◆ **Problem statement**
Lay out every line of the records below as a Markdown table with the columns Row and Line, numbering each row and skipping blank lines. Leave the pictures out.

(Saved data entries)

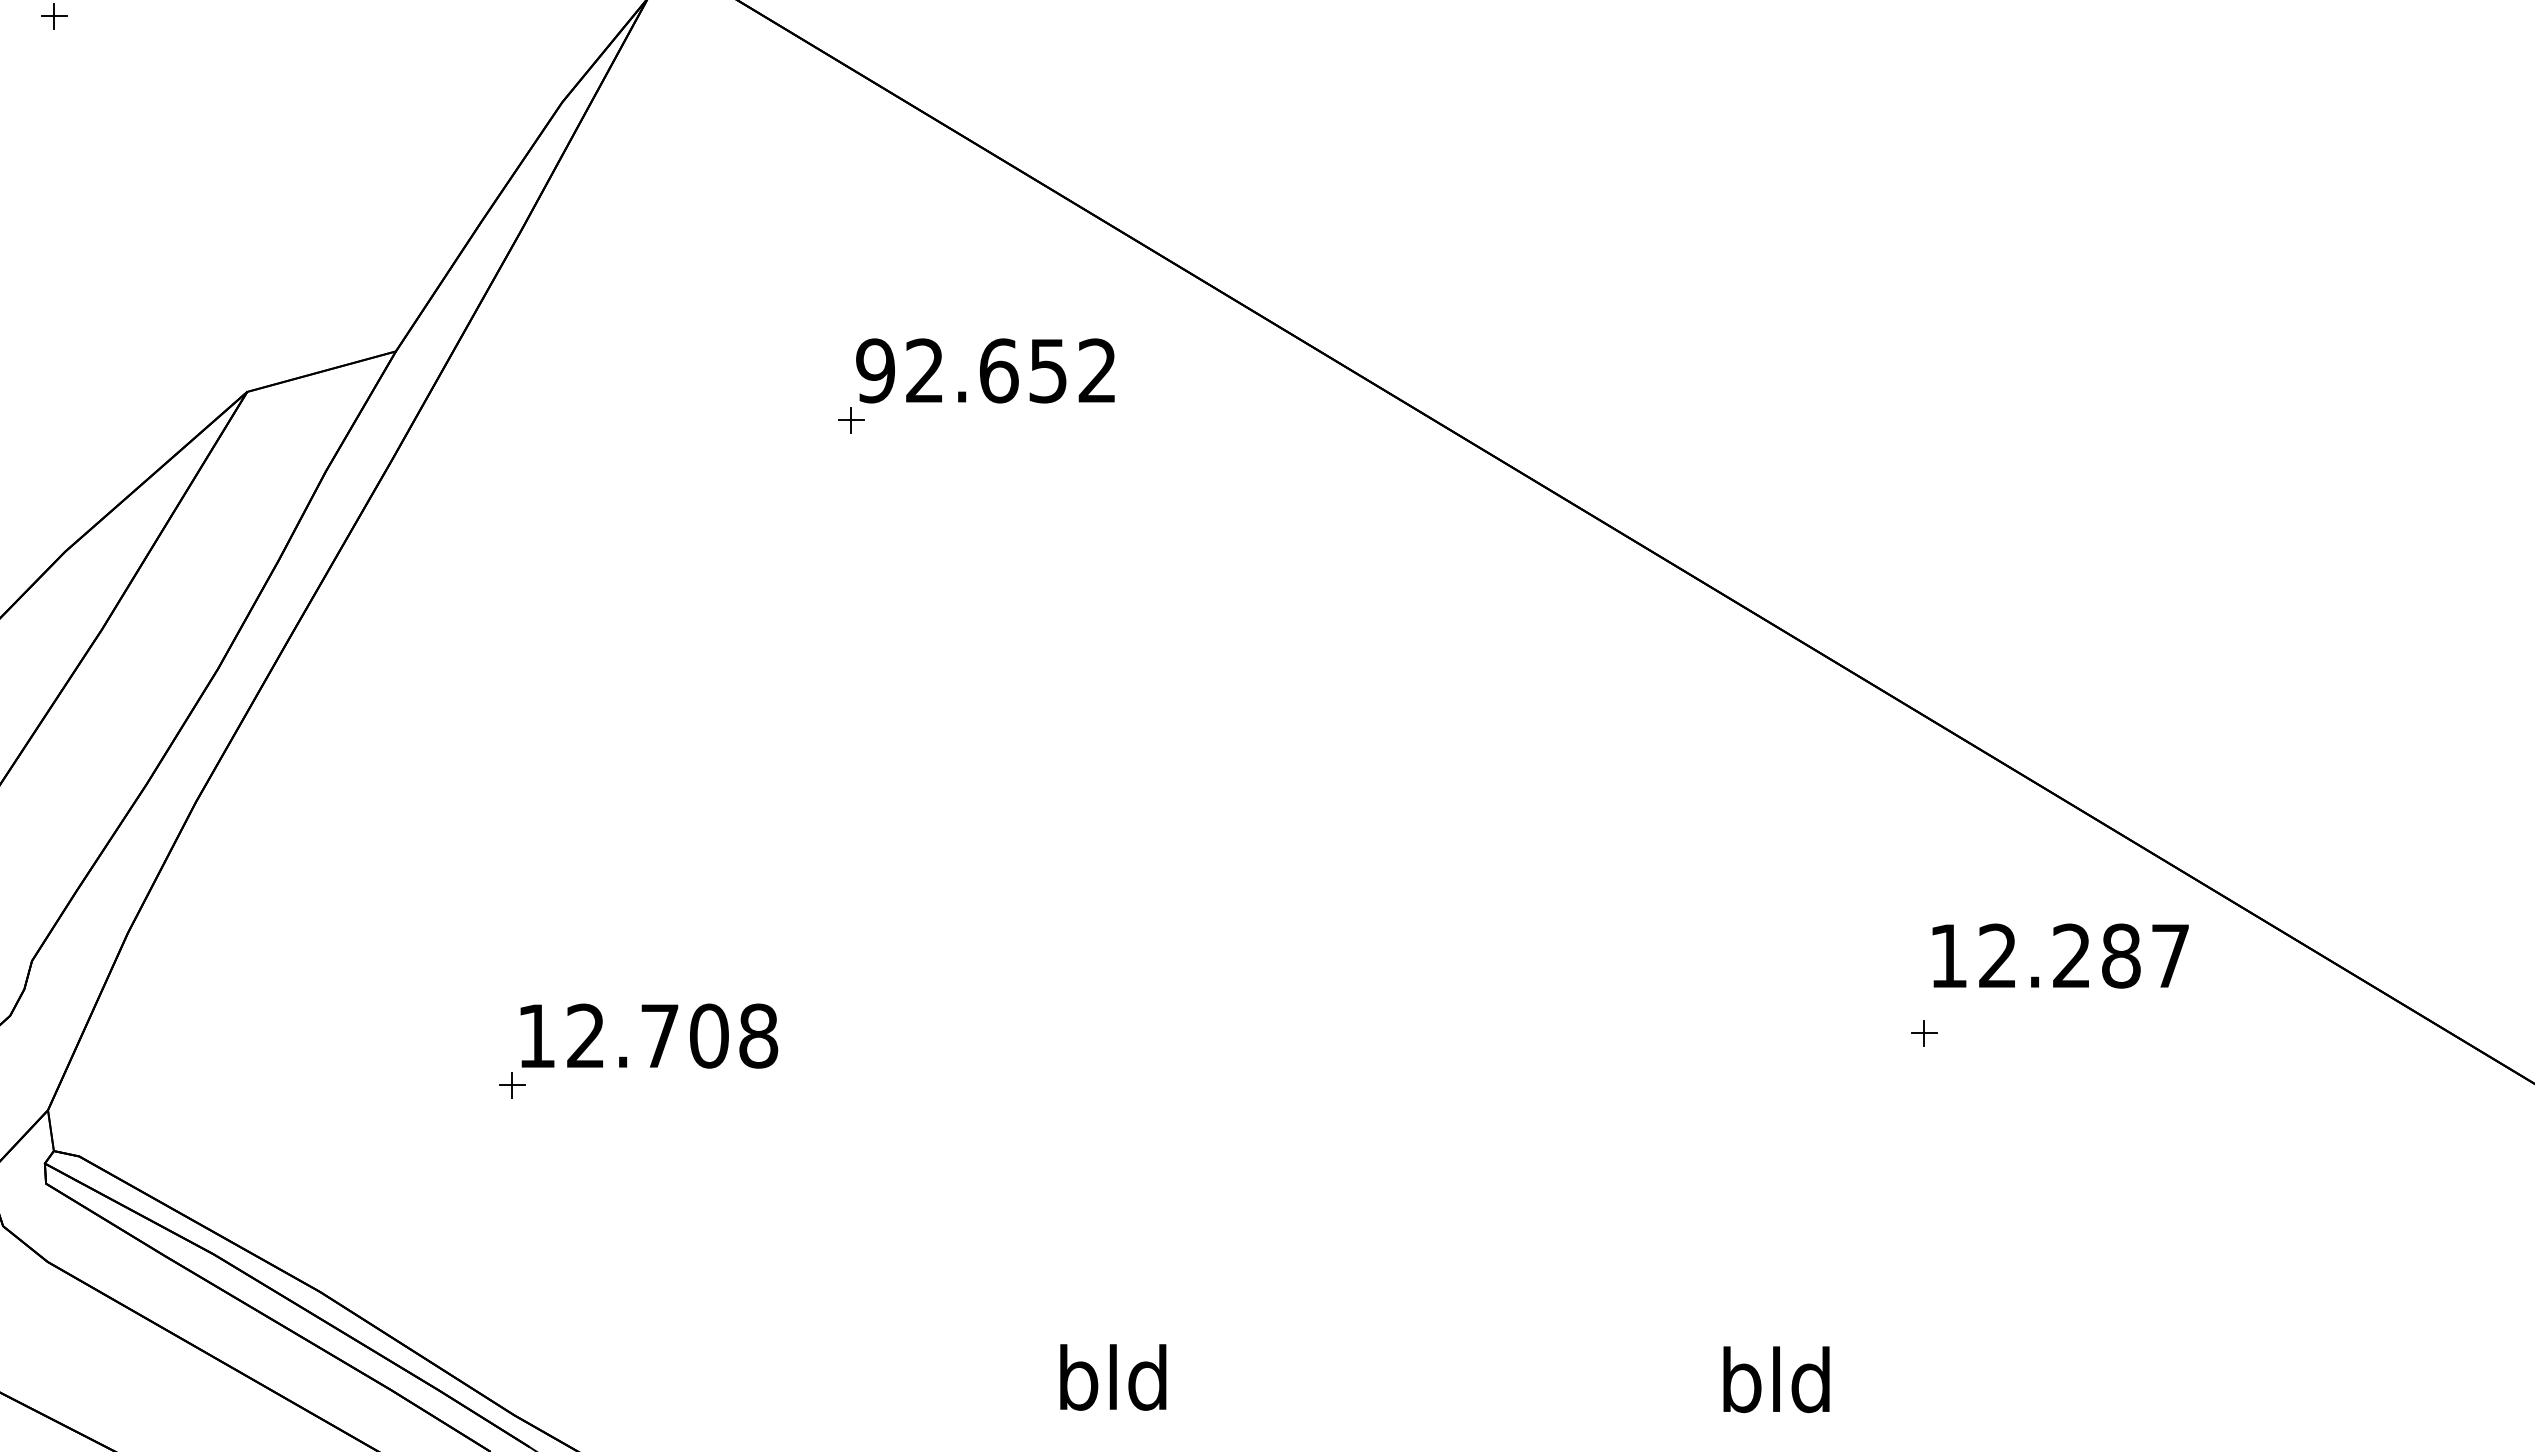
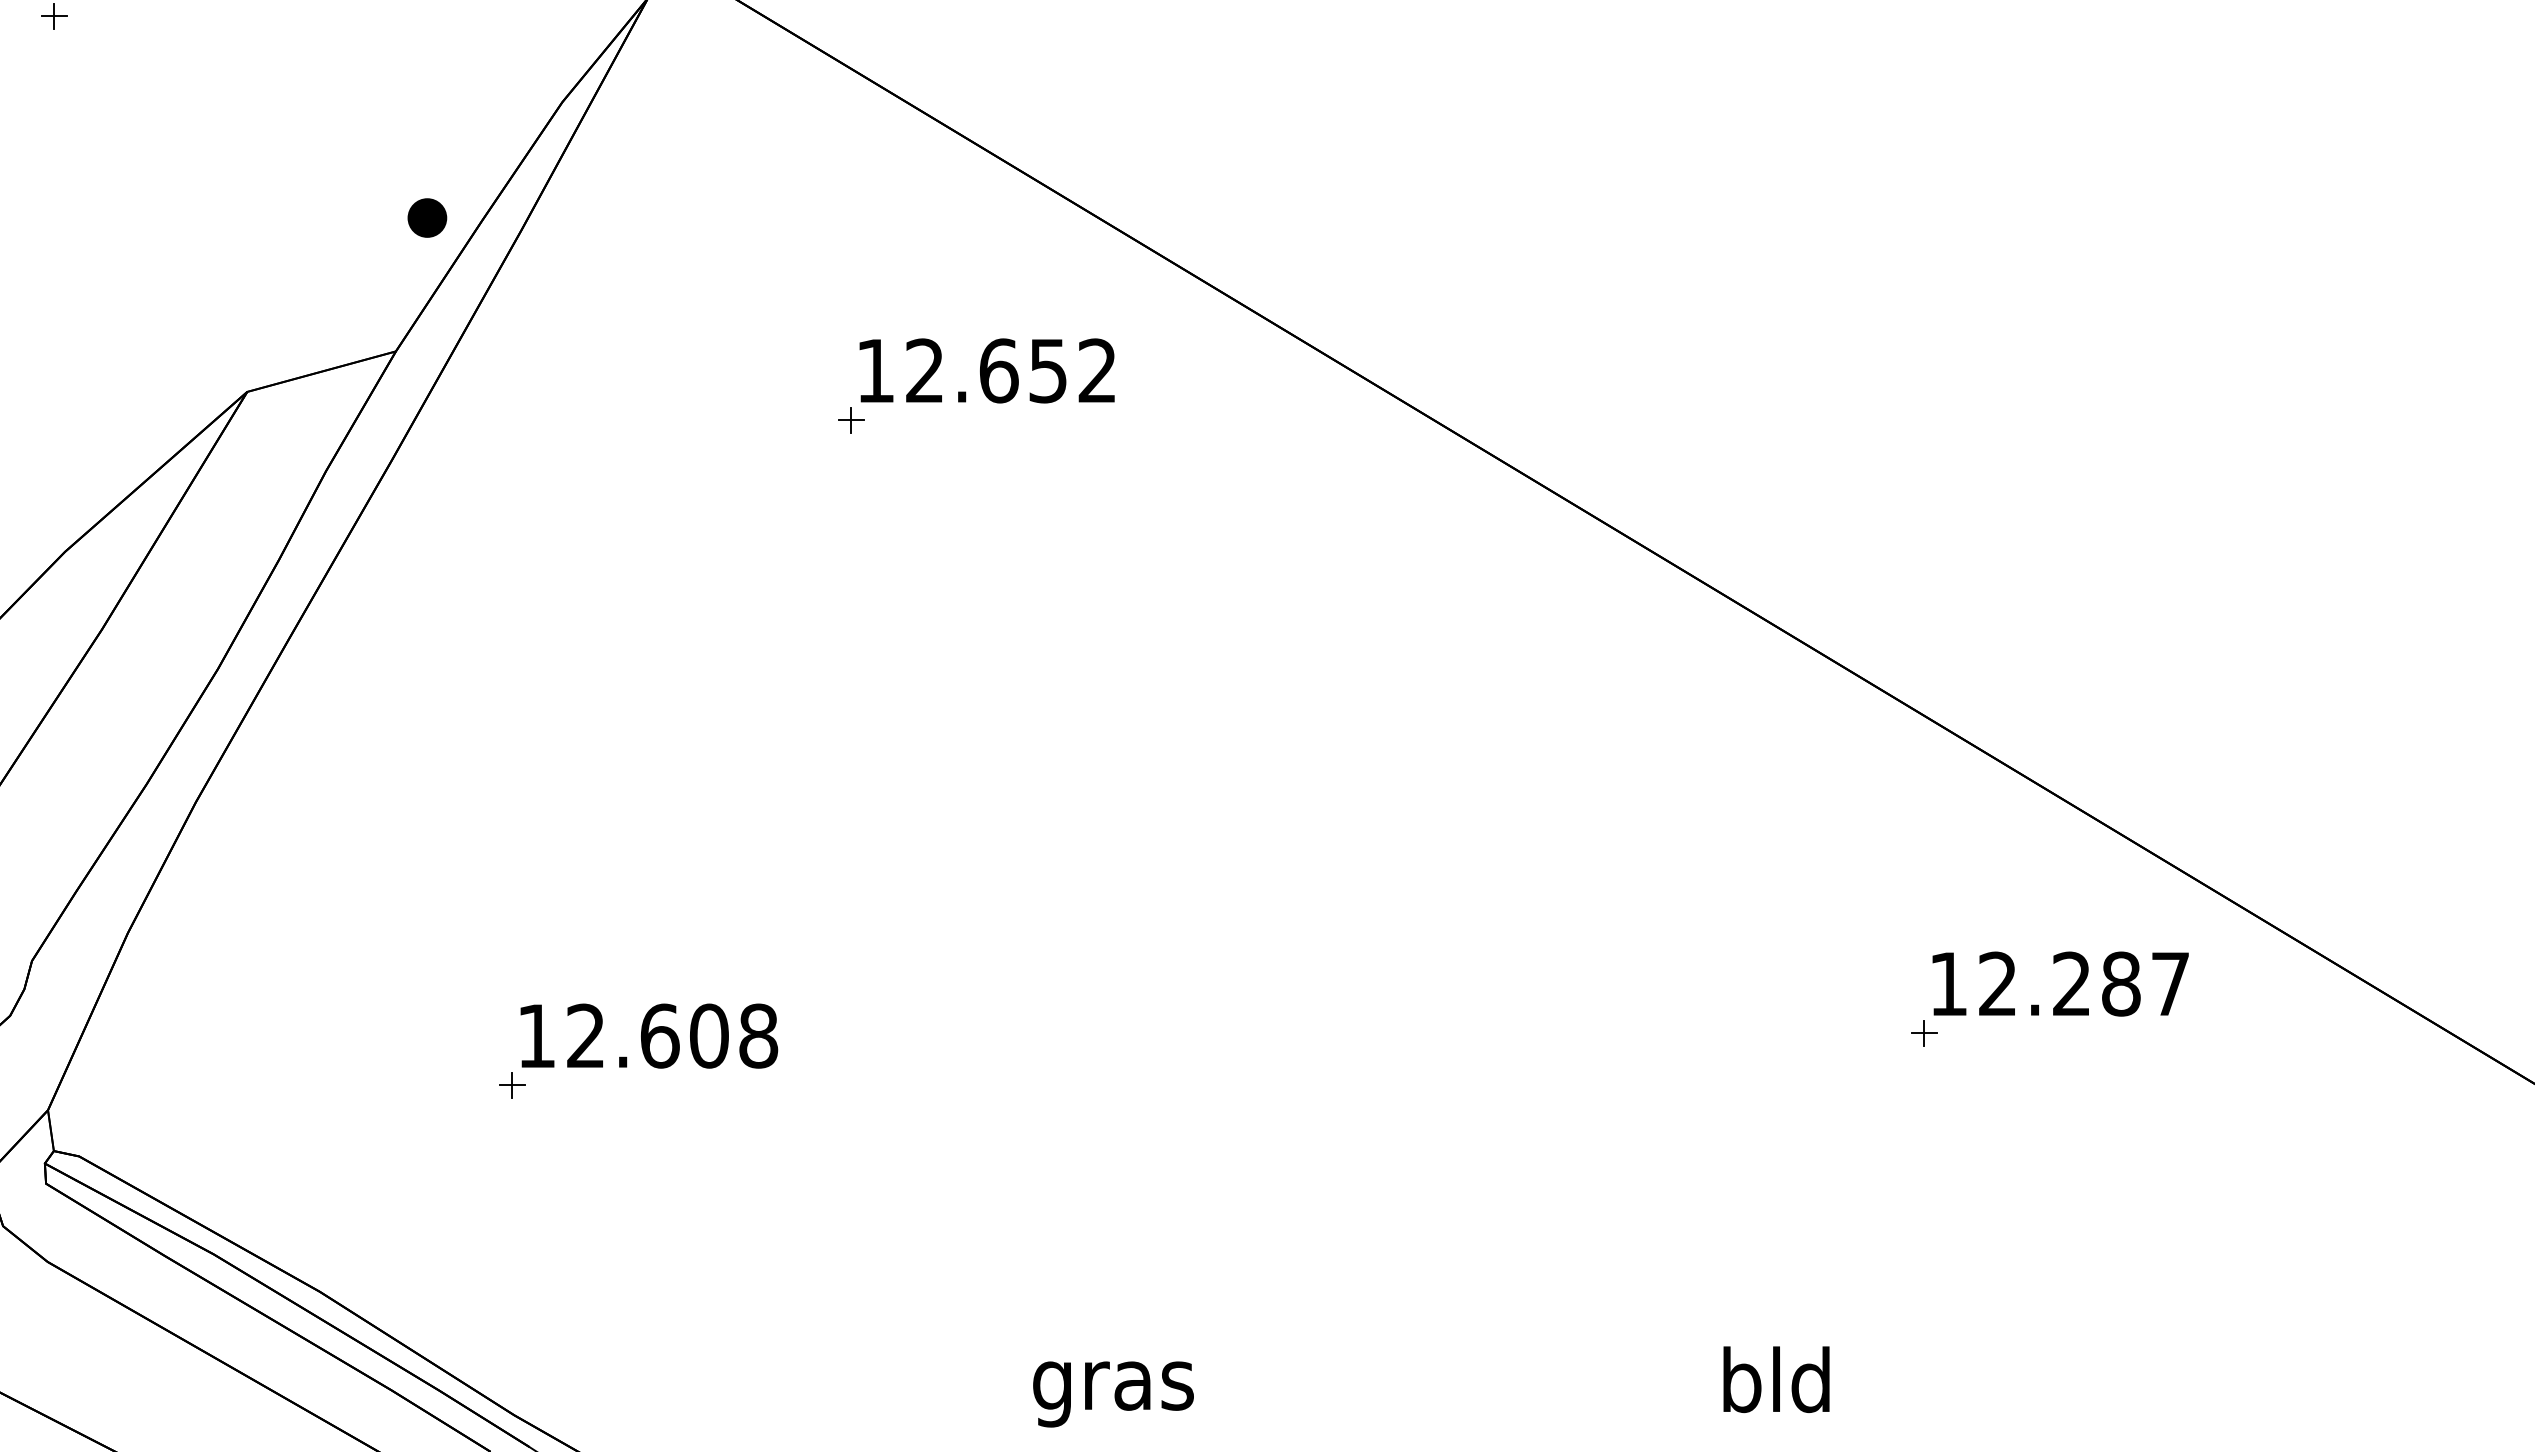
part at (427, 217): none -> present
text at (875, 370): 92.652 -> 12.652
text at (2060, 955) position: (2060, 955) -> (2060, 983)
text at (659, 1035): 12.708 -> 12.608
text at (1113, 1385): bld -> gras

◆ **Task output**
| Row | Line |
|---|---|
| 1 | part at (427, 217): none -> present |
| 2 | text at (875, 370): 92.652 -> 12.652 |
| 3 | text at (2060, 955) position: (2060, 955) -> (2060, 983) |
| 4 | text at (659, 1035): 12.708 -> 12.608 |
| 5 | text at (1113, 1385): bld -> gras |